● WHAT YOU WILL DO
Show every line below where "color" can be found.

START GIVEN INFORMATION

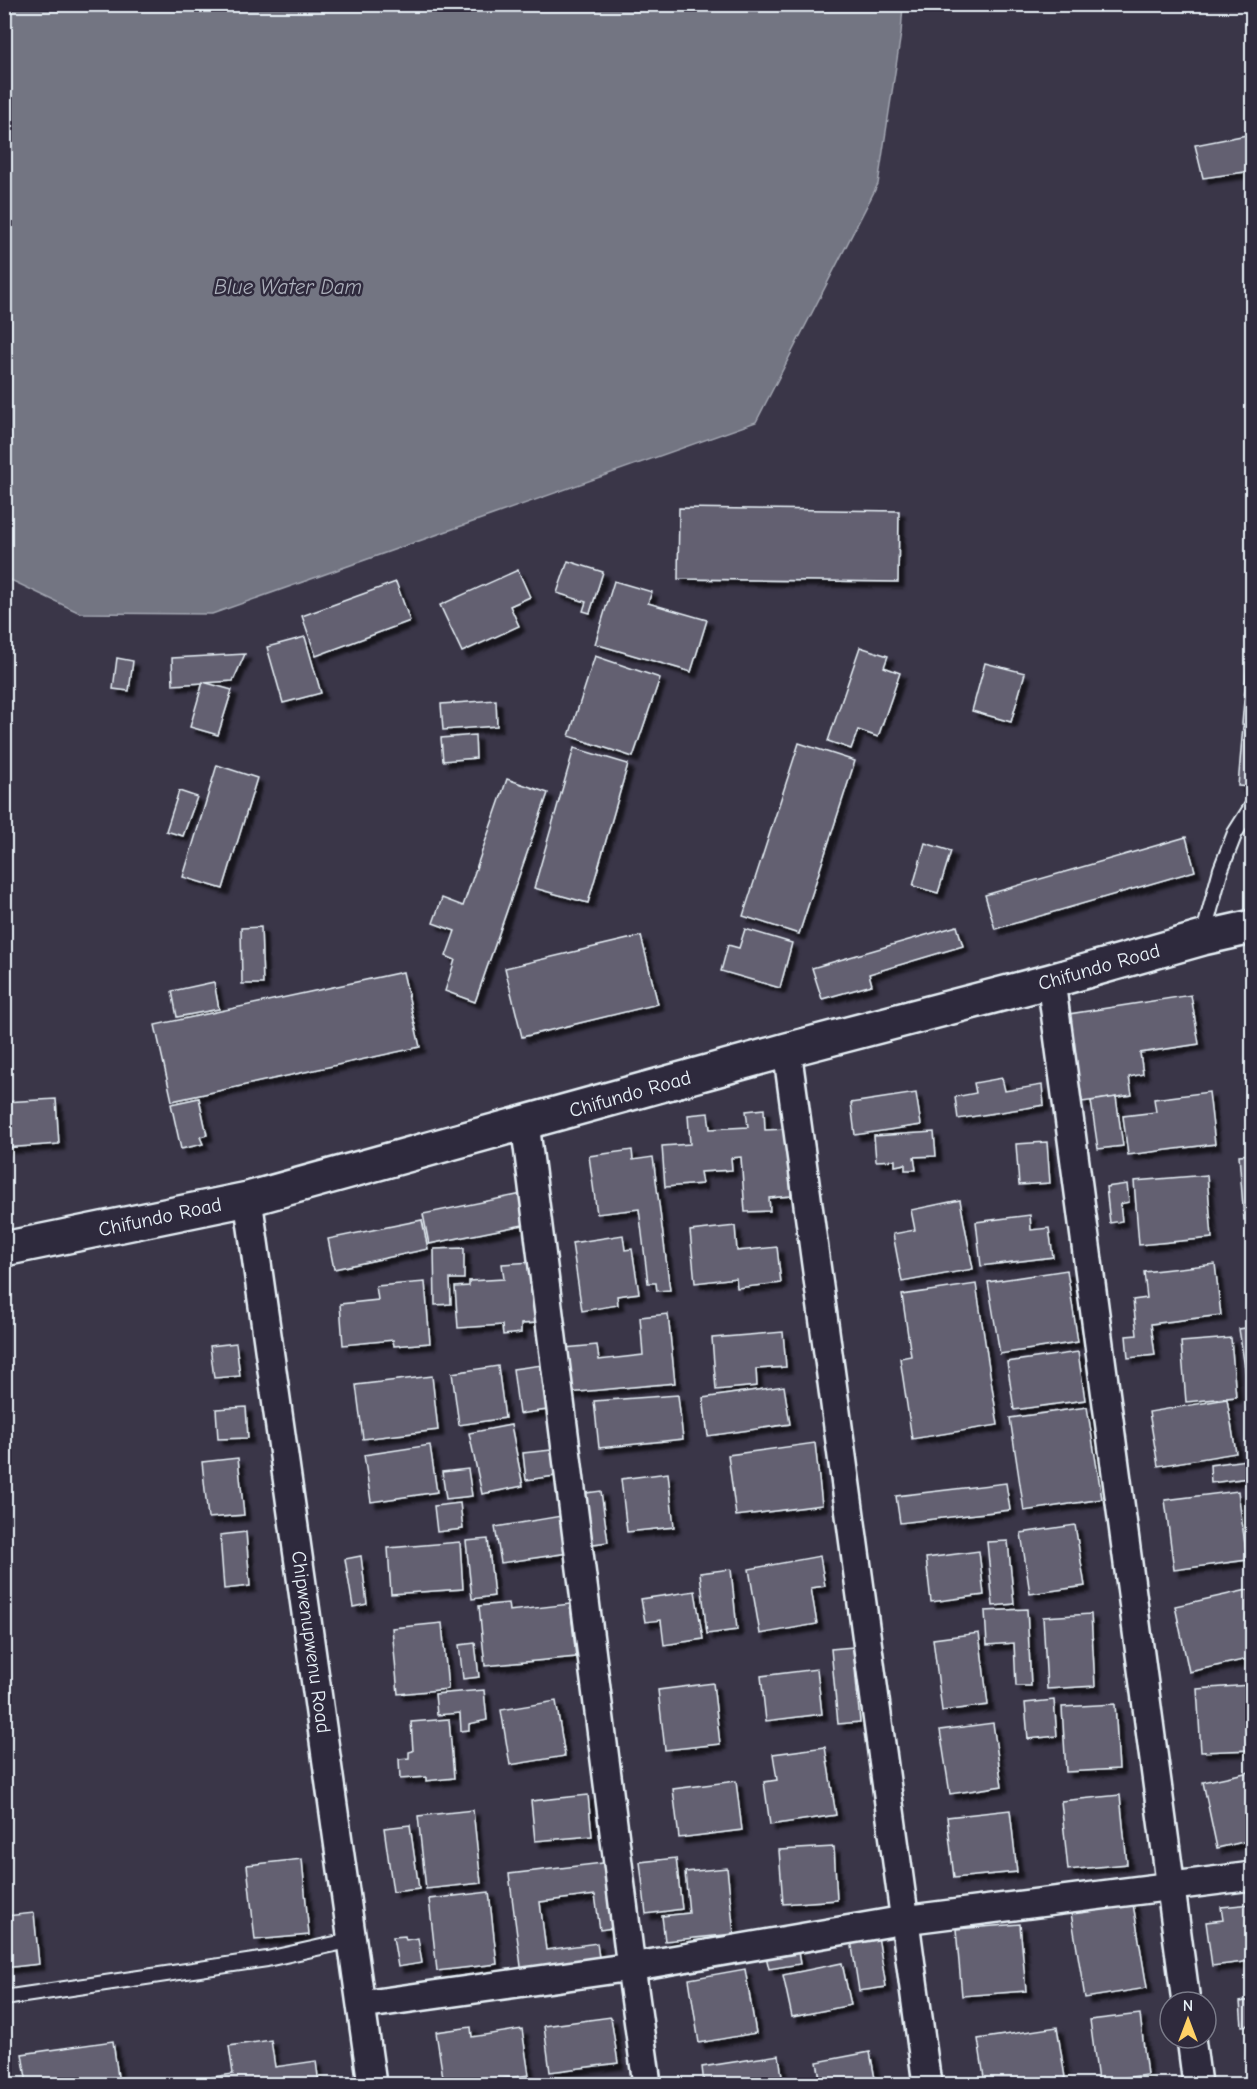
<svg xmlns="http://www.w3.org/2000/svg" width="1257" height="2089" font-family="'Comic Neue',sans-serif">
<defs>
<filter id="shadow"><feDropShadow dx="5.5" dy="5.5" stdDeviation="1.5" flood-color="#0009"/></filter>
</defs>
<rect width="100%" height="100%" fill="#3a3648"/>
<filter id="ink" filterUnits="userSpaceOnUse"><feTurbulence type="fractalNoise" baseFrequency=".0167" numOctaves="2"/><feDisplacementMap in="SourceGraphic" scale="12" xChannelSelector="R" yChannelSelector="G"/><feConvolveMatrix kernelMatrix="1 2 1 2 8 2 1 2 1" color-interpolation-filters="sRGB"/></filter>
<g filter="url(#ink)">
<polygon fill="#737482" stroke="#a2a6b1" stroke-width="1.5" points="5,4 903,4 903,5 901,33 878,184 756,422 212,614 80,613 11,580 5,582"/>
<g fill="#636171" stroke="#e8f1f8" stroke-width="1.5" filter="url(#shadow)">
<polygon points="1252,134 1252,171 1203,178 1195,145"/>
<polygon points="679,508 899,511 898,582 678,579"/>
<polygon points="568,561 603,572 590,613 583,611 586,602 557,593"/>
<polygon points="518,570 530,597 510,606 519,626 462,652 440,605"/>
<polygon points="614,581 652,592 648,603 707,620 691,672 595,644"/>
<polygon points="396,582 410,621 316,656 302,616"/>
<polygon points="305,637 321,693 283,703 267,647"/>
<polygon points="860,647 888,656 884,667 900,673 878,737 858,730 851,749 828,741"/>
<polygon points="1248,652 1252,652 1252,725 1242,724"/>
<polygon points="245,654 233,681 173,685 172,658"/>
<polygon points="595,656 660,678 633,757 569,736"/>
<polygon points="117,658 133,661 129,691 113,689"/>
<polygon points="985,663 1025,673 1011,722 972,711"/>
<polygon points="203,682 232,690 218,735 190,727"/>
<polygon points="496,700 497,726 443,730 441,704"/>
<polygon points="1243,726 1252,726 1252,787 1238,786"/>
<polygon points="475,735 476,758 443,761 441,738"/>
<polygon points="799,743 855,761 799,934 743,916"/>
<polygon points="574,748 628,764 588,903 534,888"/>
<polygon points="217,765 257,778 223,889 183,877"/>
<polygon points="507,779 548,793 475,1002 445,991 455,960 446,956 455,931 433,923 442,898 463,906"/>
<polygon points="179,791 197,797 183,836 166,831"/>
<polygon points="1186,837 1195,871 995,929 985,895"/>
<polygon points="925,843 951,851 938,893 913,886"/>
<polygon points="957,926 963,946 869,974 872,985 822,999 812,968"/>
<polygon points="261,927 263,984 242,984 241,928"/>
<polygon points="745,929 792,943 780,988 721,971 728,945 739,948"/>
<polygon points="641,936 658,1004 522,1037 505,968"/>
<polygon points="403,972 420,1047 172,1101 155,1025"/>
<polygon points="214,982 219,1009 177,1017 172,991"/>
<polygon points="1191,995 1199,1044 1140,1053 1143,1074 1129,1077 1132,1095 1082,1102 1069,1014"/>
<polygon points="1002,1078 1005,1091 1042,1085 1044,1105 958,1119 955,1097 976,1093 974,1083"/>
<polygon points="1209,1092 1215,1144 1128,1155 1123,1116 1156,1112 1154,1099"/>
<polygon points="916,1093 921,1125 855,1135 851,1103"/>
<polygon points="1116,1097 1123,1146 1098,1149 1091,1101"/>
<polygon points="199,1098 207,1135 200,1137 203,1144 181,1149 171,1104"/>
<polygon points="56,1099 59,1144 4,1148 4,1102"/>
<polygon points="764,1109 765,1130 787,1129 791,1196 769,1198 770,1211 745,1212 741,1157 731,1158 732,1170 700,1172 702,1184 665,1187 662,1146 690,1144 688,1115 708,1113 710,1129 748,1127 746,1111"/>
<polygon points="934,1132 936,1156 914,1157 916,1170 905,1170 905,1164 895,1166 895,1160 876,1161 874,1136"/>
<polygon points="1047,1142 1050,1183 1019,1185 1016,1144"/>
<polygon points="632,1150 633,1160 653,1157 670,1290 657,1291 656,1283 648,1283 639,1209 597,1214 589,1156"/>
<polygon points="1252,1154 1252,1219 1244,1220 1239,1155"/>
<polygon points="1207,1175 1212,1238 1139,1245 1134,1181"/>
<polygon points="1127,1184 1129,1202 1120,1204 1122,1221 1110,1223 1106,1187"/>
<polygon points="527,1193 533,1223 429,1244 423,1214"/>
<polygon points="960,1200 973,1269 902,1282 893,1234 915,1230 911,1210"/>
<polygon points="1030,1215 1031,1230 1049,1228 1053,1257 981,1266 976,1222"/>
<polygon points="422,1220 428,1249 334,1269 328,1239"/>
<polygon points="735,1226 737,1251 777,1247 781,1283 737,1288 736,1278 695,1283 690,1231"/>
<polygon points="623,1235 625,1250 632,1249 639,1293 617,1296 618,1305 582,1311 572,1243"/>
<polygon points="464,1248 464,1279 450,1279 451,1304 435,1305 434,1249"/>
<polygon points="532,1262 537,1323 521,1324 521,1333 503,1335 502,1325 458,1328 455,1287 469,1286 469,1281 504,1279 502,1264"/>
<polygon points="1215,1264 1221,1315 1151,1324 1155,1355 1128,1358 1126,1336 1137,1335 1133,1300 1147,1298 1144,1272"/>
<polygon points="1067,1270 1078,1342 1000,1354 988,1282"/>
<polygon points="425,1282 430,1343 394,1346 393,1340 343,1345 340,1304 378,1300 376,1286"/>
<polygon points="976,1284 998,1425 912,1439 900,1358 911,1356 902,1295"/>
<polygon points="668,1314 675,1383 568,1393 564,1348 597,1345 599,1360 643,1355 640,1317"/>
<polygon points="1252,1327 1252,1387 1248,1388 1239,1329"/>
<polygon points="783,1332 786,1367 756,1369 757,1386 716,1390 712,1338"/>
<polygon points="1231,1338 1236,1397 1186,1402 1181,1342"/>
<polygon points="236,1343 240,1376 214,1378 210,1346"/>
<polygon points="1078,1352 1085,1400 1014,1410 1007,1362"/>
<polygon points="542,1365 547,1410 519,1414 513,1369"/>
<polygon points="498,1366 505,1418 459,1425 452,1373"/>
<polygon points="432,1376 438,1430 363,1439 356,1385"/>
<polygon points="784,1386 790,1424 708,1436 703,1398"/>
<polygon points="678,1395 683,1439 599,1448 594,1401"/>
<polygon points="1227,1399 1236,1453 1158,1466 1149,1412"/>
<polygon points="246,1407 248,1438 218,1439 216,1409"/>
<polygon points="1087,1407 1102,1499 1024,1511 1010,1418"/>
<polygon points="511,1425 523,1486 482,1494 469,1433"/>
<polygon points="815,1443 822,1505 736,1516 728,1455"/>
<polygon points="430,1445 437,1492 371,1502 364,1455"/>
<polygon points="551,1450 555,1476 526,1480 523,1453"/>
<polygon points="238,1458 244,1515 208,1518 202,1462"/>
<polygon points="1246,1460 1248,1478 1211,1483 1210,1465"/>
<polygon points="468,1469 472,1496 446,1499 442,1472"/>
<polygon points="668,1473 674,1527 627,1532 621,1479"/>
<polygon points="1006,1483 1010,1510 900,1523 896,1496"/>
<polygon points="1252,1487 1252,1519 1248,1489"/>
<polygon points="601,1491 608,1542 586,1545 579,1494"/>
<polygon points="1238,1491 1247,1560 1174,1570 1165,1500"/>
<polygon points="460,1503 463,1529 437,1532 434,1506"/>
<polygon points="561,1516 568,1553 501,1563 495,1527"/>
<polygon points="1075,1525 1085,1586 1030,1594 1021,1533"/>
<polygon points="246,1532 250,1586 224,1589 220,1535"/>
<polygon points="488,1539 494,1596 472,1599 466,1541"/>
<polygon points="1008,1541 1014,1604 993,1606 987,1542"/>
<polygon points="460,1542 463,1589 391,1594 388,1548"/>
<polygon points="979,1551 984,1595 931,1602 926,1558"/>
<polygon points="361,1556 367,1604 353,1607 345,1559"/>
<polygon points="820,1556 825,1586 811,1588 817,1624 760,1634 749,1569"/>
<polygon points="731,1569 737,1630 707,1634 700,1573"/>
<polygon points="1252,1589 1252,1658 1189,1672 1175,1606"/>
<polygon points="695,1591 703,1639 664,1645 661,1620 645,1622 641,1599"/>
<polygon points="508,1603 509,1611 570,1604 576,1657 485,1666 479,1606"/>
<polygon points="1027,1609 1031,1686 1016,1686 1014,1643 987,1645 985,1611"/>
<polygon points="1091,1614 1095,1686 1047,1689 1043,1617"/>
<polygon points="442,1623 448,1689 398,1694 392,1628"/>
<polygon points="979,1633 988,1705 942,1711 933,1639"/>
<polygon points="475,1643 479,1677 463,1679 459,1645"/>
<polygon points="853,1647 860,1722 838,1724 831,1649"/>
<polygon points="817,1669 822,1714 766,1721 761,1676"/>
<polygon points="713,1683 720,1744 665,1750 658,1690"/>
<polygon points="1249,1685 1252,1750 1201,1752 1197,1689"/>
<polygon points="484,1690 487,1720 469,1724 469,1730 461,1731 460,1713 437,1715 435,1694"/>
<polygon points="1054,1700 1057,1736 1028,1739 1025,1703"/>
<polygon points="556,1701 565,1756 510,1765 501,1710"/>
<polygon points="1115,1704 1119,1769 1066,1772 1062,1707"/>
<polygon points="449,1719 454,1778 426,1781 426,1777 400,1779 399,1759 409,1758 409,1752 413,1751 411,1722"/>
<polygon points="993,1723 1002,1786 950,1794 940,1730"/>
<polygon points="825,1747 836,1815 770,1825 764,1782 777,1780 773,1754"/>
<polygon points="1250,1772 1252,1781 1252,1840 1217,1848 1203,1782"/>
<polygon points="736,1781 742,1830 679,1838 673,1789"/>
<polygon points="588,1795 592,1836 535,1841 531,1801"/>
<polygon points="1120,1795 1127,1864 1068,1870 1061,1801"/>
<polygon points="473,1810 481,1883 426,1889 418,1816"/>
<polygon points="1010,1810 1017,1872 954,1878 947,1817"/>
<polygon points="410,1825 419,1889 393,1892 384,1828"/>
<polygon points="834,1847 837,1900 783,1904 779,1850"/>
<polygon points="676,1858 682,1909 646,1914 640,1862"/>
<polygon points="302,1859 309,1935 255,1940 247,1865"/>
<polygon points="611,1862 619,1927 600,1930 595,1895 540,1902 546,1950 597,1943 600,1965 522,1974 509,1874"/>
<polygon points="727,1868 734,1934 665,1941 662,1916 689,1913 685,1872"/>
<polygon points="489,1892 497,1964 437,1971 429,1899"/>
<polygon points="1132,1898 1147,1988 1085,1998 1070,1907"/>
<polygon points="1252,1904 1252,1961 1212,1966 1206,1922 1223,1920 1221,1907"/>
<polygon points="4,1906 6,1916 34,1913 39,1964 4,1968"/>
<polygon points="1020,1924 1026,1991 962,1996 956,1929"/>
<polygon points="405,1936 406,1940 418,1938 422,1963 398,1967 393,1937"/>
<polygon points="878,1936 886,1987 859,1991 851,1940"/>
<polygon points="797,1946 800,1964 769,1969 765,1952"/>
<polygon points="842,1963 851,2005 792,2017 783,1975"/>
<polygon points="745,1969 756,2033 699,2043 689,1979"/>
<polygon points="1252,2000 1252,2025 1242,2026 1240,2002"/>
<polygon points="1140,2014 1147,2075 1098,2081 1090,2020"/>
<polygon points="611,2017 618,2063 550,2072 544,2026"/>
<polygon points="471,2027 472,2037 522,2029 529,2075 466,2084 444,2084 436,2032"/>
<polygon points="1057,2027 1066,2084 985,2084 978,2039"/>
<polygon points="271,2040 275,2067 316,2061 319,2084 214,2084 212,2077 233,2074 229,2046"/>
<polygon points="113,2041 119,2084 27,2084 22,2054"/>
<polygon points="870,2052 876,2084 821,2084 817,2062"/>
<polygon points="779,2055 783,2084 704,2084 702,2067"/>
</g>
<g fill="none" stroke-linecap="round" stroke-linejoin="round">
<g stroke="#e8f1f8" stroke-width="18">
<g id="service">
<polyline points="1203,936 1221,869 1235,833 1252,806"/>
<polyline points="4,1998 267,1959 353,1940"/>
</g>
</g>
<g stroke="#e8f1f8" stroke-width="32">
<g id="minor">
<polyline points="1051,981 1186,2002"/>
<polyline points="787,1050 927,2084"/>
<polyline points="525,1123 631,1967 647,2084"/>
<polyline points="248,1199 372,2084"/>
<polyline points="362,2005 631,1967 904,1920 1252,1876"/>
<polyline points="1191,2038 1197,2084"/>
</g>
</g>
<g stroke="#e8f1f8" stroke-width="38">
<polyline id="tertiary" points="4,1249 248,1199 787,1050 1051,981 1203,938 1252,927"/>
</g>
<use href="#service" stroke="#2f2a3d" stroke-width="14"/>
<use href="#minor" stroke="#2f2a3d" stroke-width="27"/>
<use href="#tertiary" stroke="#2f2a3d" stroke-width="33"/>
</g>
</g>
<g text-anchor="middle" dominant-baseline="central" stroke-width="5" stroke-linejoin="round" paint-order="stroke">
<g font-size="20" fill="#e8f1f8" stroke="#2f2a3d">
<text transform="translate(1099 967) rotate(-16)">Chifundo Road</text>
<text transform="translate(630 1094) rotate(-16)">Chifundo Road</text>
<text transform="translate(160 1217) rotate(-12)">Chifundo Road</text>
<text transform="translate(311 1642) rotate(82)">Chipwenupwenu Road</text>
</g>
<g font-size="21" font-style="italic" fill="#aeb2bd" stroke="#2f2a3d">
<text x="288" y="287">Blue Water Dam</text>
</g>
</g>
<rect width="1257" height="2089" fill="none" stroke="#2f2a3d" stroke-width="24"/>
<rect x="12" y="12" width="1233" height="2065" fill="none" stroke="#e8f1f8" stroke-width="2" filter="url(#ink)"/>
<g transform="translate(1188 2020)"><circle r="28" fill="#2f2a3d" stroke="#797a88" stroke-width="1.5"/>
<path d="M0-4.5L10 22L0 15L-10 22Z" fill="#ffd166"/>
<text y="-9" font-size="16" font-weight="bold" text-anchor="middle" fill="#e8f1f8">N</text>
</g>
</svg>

END GIVEN INFORMATION

● SOLUTION
<filter id="shadow"><feDropShadow dx="5.5" dy="5.5" stdDeviation="1.5" flood-color="#0009"/></filter>
<filter id="ink" filterUnits="userSpaceOnUse"><feTurbulence type="fractalNoise" baseFrequency=".0167" numOctaves="2"/><feDisplacementMap in="SourceGraphic" scale="12" xChannelSelector="R" yChannelSelector="G"/><feConvolveMatrix kernelMatrix="1 2 1 2 8 2 1 2 1" color-interpolation-filters="sRGB"/></filter>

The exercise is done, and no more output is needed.